Having a sealant applied does not mean your child doesn’t have to brush carefully, though. He or she should still be taught how to brush thoroughly, with a small amount of fluoride toothpaste, and floss.
When to Have a Sealant Applied
Sealants are usually applied to a child’s teeth right after they erupt. Getting the coating applied right away will provide immediate protection. You should discuss this with your dentist.
The Canadian Dental Association points out that, “… some adults with a high risk of decay can benefit from sealants as well.”

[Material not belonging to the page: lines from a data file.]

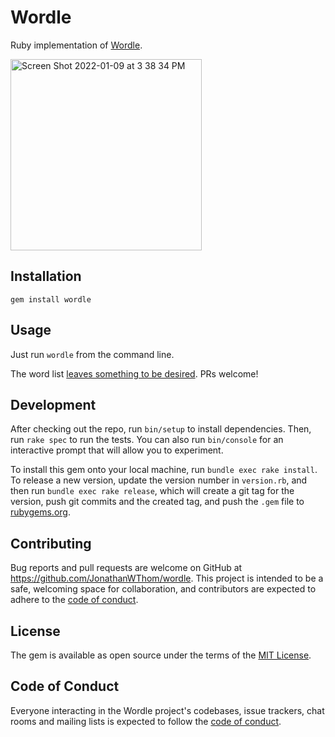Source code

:# Wordle

Ruby implementation of [Wordle](https://www.powerlanguage.co.uk/wordle/).

<img width="306" alt="Screen Shot 2022-01-09 at 3 38 34 PM" src="https://user-images.githubusercontent.com/22665228/148705881-bb355419-a133-40a2-b853-233ba721be22.png">


## Installation

`gem install wordle`

## Usage

Just run `wordle` from the command line.

The word list [leaves something to be desired](https://github.com/JonathanWThom/wordle/issues/1). PRs welcome!

## Development

After checking out the repo, run `bin/setup` to install dependencies. Then, run `rake spec` to run the tests. You can also run `bin/console` for an interactive prompt that will allow you to experiment.

To install this gem onto your local machine, run `bundle exec rake install`. To release a new version, update the version number in `version.rb`, and then run `bundle exec rake release`, which will create a git tag for the version, push git commits and the created tag, and push the `.gem` file to [rubygems.org](https://rubygems.org).

## Contributing

Bug reports and pull requests are welcome on GitHub at https://github.com/JonathanWThom/wordle. This project is intended to be a safe, welcoming space for collaboration, and contributors are expected to adhere to the [code of conduct](https://github.com/JonathanWThom/wordle/blob/main/CODE_OF_CONDUCT.md).

## License

The gem is available as open source under the terms of the [MIT License](https://opensource.org/licenses/MIT).

## Code of Conduct

Everyone interacting in the Wordle project's codebases, issue trackers, chat rooms and mailing lists is expected to follow the [code of conduct](https://github.com/JonathanWThom/wordle/blob/main/CODE_OF_CONDUCT.md).
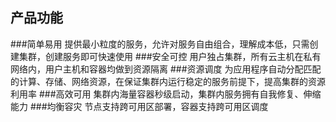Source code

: ## 产品功能
###简单易用
提供最小粒度的服务，允许对服务自由组合，理解成本低，只需创建集群，创建服务即可快速使用
###安全可控
用户独占集群，所有云主机在私有网络内，用户主机和容器均做到资源隔离
###资源调度
为应用程序自动分配匹配的计算、存储、网络资源，在保证集群内运行稳定的服务前提下，提高集群的资源利用率
###高效可用
集群内海量容器秒级启动，集群内服务拥有自我修复、伸缩能力
###均衡容灾
节点支持跨可用区部署，容器支持跨可用区调度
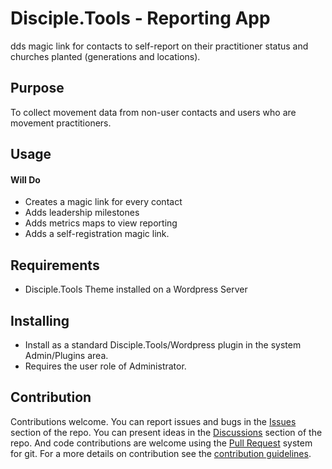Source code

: 

# Disciple.Tools - Reporting App

dds magic link for contacts to self-report on their practitioner status and churches planted (generations and locations).

## Purpose

To collect movement data from non-user contacts and users who are movement practitioners.

## Usage

#### Will Do

- Creates a magic link for every contact
- Adds leadership milestones
- Adds metrics maps to view reporting
- Adds a self-registration  magic link.

## Requirements

- Disciple.Tools Theme installed on a Wordpress Server

## Installing

- Install as a standard Disciple.Tools/Wordpress plugin in the system Admin/Plugins area.
- Requires the user role of Administrator.

## Contribution

Contributions welcome. You can report issues and bugs in the
[Issues](https://github.com/DiscipleTools/disciple-tools-reporting-app/issues) section of the repo. You can present ideas
in the [Discussions](https://github.com/DiscipleTools/disciple-tools-reporting-app/discussions) section of the repo. And
code contributions are welcome using the [Pull Request](https://github.com/DiscipleTools/disciple-tools-reporting-app/pulls)
system for git. For a more details on contribution see the
[contribution guidelines](https://github.com/DiscipleTools/disciple-tools-reporting-app/blob/master/CONTRIBUTING.md).




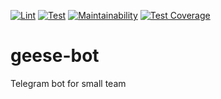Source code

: [![Lint](https://github.com/mjh-sakh/geese-bot/actions/workflows/lint.yml/badge.svg)](https://github.com/mjh-sakh/geese-bot/actions/workflows/lint.yml)
[![Test](https://github.com/mjh-sakh/geese-bot/actions/workflows/test.yml/badge.svg)](https://github.com/mjh-sakh/geese-bot/actions/workflows/test.yml)
[![Maintainability](https://api.codeclimate.com/v1/badges/9def52e74ab08a5cc245/maintainability)](https://codeclimate.com/github/mjh-sakh/geese-bot/maintainability)
[![Test Coverage](https://api.codeclimate.com/v1/badges/9def52e74ab08a5cc245/test_coverage)](https://codeclimate.com/github/mjh-sakh/geese-bot/test_coverage)


# geese-bot
Telegram bot for small team
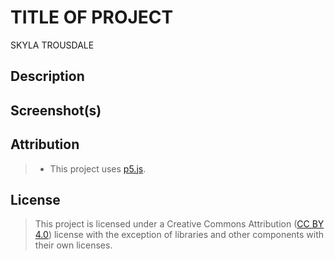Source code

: # TITLE OF PROJECT

SKYLA TROUSDALE 


## Description


## Screenshot(s)

## Attribution

> - This project uses [p5.js](https://p5js.org).

## License


> This project is licensed under a Creative Commons Attribution ([CC BY 4.0](https://creativecommons.org/licenses/by/4.0/deed.en)) license with the exception of libraries and other components with their own licenses.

The sealant commonly needs to be reapplied every few years. The dentist will check this when you take your child in for check-ups and let you know when it is time to apply the sealant again.
How Unpleasant is the Procedure
Having a sealant applied is not unpleasant at all. Following is the usual procedure:
- Your dentist will clean your child’s teeth.
- The liquid sealant will be painted on the child’s teeth.
- The sealant will quickly harden.
A 30-second rinse after the sealant hardens is recommended to reduce the amount of unhardened or “unpolymerized” BPA that could be ingested by the child.